#### [Task brief]
Update the records from the start through the line that contains "estaba de parte", changing "Lenin" to "Lénine" and leaving everything else as it is. Return only those lines.

*-*-*

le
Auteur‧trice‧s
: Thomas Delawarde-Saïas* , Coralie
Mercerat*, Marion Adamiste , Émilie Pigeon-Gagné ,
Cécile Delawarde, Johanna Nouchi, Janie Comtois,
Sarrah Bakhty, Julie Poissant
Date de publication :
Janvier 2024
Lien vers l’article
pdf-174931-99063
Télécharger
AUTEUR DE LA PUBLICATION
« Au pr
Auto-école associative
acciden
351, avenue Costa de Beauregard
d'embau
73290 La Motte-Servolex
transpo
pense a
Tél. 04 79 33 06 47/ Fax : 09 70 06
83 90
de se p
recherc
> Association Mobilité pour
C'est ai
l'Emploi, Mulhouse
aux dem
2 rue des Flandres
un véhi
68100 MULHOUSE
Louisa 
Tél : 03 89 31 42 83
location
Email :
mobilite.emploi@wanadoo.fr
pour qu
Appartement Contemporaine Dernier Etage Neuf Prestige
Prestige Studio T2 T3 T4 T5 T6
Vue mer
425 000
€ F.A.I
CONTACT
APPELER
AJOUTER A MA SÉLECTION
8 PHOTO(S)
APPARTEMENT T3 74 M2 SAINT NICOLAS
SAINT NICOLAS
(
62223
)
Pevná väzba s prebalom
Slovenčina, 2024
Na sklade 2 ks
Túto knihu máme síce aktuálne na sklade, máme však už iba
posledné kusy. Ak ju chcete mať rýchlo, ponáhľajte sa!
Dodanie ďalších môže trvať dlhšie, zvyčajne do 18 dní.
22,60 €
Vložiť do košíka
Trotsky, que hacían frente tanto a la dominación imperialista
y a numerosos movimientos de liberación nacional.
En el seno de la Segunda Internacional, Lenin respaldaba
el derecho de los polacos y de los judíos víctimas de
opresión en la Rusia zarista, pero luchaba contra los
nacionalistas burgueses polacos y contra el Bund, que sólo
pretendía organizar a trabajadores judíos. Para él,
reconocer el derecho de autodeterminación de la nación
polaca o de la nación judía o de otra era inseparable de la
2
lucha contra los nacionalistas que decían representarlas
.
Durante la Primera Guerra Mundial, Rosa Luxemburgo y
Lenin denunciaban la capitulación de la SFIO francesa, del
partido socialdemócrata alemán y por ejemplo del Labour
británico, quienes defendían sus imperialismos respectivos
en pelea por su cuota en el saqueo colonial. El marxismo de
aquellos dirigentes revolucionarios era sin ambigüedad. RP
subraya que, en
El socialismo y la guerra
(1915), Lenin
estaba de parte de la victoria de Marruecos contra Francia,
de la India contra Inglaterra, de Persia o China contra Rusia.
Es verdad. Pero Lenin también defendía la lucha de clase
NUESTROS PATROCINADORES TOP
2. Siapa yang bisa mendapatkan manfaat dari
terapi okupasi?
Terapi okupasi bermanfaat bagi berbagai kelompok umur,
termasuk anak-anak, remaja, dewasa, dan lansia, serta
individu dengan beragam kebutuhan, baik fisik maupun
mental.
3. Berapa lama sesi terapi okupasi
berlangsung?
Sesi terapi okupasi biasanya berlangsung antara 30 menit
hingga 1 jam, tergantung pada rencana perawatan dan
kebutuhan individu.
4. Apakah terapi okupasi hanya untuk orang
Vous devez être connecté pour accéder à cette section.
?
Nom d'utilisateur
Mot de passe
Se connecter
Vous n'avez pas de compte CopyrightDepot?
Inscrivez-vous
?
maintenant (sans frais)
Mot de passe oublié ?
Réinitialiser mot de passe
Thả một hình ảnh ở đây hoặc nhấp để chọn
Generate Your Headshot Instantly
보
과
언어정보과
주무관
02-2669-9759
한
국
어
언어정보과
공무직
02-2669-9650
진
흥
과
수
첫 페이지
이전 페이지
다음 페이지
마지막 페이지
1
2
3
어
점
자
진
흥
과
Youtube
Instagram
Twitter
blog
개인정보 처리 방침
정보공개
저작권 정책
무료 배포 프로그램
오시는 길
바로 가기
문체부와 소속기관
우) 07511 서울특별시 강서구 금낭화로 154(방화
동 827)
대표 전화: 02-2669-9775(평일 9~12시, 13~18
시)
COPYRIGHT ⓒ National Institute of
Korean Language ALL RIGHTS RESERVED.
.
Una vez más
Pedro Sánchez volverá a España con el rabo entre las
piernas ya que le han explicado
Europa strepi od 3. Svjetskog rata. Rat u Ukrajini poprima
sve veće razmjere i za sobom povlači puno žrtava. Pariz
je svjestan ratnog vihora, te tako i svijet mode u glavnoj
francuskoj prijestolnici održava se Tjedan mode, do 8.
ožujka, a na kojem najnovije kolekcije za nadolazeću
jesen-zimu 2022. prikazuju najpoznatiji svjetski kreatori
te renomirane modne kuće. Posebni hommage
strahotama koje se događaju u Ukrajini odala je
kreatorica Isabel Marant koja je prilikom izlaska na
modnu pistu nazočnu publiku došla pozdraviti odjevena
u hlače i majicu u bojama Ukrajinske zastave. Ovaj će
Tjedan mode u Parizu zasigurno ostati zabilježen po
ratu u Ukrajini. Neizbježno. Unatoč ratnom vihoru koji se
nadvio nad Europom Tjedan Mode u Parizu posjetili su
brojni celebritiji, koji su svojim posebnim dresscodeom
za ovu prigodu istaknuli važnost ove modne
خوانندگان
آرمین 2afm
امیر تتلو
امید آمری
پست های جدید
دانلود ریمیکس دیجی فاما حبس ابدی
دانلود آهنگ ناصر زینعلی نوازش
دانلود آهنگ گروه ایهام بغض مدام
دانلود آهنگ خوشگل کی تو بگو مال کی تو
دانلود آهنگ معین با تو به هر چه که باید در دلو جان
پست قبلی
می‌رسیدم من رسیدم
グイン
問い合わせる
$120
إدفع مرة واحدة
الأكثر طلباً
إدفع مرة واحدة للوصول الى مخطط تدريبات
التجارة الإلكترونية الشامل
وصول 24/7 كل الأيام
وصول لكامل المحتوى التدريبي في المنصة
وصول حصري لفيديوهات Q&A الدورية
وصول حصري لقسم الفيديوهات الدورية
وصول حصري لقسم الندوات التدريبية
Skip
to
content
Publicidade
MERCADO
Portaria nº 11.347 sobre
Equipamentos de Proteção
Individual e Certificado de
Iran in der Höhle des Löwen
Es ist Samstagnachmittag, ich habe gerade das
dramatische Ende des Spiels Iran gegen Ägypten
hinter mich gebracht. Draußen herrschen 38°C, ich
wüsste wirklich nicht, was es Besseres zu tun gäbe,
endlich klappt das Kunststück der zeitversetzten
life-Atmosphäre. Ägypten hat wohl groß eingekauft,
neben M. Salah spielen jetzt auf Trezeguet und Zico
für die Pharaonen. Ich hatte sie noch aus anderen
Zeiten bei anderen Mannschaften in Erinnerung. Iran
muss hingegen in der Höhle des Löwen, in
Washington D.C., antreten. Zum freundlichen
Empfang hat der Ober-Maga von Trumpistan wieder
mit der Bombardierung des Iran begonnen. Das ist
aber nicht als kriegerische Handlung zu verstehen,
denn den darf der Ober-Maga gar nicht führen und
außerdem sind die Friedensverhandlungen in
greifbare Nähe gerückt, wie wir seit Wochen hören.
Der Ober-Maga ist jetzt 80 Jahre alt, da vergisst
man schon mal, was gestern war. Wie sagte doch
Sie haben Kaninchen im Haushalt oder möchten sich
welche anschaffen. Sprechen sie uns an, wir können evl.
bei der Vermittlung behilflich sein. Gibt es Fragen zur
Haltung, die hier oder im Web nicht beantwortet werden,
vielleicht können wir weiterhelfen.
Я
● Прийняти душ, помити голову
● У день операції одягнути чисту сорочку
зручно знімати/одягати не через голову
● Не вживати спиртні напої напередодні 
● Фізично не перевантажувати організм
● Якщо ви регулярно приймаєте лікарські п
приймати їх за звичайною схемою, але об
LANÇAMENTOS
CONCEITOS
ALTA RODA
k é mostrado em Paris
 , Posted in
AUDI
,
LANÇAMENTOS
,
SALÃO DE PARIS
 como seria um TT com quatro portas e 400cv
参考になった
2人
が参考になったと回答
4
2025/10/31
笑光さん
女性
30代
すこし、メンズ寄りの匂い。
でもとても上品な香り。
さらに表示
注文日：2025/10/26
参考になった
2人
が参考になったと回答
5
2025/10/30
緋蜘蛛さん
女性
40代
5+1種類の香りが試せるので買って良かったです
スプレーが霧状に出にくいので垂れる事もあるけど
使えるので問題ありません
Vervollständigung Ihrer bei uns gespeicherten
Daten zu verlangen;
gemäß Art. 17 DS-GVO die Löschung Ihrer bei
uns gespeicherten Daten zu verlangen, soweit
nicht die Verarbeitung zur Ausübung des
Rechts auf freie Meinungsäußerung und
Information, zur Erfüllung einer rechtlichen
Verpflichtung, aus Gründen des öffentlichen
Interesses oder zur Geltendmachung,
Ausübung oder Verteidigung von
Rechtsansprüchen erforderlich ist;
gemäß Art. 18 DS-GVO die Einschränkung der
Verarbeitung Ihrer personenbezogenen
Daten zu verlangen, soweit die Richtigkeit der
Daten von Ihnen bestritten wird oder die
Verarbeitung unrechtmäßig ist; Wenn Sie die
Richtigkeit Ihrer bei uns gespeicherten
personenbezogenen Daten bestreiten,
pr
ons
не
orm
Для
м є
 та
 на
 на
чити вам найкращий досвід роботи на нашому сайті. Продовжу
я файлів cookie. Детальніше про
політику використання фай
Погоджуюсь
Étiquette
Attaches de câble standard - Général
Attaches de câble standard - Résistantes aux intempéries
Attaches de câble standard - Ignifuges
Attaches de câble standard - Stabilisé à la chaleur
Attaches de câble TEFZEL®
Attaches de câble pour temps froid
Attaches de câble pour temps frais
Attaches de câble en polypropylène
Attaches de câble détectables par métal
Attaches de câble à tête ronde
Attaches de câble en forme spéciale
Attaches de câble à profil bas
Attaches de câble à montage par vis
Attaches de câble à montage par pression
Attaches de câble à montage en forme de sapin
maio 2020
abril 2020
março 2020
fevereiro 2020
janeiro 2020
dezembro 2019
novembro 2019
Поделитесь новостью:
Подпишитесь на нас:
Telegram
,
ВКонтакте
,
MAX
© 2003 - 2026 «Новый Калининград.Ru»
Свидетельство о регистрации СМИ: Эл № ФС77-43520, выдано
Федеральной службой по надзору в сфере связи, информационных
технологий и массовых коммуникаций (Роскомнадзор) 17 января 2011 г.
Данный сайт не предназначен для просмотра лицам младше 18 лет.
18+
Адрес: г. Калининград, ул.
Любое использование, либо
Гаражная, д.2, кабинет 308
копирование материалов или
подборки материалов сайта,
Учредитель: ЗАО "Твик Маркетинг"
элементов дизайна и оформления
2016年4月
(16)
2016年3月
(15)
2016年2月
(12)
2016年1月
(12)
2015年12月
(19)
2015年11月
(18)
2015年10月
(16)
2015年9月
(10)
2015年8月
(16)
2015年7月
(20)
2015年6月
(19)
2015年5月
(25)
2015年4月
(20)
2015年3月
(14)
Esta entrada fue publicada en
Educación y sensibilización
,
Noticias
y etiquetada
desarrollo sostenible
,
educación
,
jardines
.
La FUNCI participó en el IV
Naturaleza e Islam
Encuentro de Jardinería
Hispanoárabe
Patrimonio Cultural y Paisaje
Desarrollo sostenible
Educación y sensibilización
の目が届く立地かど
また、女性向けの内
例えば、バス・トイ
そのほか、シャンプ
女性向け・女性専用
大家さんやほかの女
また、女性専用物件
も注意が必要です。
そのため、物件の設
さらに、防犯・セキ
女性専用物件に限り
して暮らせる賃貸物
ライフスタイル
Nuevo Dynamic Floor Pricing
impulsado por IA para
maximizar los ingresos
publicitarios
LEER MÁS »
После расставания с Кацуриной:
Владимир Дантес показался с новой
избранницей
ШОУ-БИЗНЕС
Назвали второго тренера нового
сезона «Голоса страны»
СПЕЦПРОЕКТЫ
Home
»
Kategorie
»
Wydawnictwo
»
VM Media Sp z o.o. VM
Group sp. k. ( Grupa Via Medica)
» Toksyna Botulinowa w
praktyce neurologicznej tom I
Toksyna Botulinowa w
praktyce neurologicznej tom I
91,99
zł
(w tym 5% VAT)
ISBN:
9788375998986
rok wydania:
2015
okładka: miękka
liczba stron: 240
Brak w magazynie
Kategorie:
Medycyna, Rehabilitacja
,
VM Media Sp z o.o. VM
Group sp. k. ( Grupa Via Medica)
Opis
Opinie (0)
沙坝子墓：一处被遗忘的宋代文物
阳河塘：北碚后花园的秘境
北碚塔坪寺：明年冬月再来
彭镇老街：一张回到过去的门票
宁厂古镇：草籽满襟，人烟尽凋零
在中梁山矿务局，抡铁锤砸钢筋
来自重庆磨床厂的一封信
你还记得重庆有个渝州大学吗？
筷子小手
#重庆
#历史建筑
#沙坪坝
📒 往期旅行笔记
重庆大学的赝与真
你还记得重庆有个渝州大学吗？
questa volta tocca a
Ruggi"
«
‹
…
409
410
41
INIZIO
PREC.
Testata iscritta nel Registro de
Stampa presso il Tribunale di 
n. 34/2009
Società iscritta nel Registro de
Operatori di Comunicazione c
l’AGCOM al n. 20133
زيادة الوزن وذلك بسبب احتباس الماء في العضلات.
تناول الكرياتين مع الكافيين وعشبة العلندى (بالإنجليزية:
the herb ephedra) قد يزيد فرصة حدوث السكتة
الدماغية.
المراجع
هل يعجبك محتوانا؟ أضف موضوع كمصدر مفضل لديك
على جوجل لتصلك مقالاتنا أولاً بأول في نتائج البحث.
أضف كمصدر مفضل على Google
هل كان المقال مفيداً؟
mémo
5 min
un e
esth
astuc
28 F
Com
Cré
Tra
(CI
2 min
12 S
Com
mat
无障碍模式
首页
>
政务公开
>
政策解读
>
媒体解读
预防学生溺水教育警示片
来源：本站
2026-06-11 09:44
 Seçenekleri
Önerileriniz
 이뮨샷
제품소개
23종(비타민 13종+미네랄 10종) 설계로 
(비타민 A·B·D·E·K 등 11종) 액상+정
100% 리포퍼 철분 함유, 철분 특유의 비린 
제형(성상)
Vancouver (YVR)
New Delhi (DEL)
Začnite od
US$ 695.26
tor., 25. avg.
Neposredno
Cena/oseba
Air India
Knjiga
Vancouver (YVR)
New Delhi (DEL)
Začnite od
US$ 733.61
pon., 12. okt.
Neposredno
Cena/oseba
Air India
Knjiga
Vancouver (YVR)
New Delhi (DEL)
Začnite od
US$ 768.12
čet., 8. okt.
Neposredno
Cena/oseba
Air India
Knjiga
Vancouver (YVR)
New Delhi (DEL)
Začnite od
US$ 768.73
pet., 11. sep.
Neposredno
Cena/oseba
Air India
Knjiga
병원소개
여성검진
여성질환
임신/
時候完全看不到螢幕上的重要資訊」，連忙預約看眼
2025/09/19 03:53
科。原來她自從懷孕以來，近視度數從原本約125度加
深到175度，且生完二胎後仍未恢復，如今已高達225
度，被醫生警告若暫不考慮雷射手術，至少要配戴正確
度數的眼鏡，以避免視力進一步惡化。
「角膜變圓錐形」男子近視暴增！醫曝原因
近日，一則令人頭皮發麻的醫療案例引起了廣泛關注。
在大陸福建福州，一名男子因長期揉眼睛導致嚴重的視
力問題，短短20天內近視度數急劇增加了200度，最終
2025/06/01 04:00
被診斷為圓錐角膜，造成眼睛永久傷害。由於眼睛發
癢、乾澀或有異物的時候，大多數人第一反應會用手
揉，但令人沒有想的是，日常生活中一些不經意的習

*-*-*

#### [Answer box]
le
Auteur‧trice‧s
: Thomas Delawarde-Saïas* , Coralie
Mercerat*, Marion Adamiste , Émilie Pigeon-Gagné ,
Cécile Delawarde, Johanna Nouchi, Janie Comtois,
Sarrah Bakhty, Julie Poissant
Date de publication :
Janvier 2024
Lien vers l’article
pdf-174931-99063
Télécharger
AUTEUR DE LA PUBLICATION
« Au pr
Auto-école associative
acciden
351, avenue Costa de Beauregard
d'embau
73290 La Motte-Servolex
transpo
pense a
Tél. 04 79 33 06 47/ Fax : 09 70 06
83 90
de se p
recherc
> Association Mobilité pour
C'est ai
l'Emploi, Mulhouse
aux dem
2 rue des Flandres
un véhi
68100 MULHOUSE
Louisa 
Tél : 03 89 31 42 83
location
Email :
mobilite.emploi@wanadoo.fr
pour qu
Appartement Contemporaine Dernier Etage Neuf Prestige
Prestige Studio T2 T3 T4 T5 T6
Vue mer
425 000
€ F.A.I
CONTACT
APPELER
AJOUTER A MA SÉLECTION
8 PHOTO(S)
APPARTEMENT T3 74 M2 SAINT NICOLAS
SAINT NICOLAS
(
62223
)
Pevná väzba s prebalom
Slovenčina, 2024
Na sklade 2 ks
Túto knihu máme síce aktuálne na sklade, máme však už iba
posledné kusy. Ak ju chcete mať rýchlo, ponáhľajte sa!
Dodanie ďalších môže trvať dlhšie, zvyčajne do 18 dní.
22,60 €
Vložiť do košíka
Trotsky, que hacían frente tanto a la dominación imperialista
y a numerosos movimientos de liberación nacional.
En el seno de la Segunda Internacional, Lénine respaldaba
el derecho de los polacos y de los judíos víctimas de
opresión en la Rusia zarista, pero luchaba contra los
nacionalistas burgueses polacos y contra el Bund, que sólo
pretendía organizar a trabajadores judíos. Para él,
reconocer el derecho de autodeterminación de la nación
polaca o de la nación judía o de otra era inseparable de la
2
lucha contra los nacionalistas que decían representarlas
.
Durante la Primera Guerra Mundial, Rosa Luxemburgo y
Lénine denunciaban la capitulación de la SFIO francesa, del
partido socialdemócrata alemán y por ejemplo del Labour
británico, quienes defendían sus imperialismos respectivos
en pelea por su cuota en el saqueo colonial. El marxismo de
aquellos dirigentes revolucionarios era sin ambigüedad. RP
subraya que, en
El socialismo y la guerra
(1915), Lénine
estaba de parte de la victoria de Marruecos contra Francia,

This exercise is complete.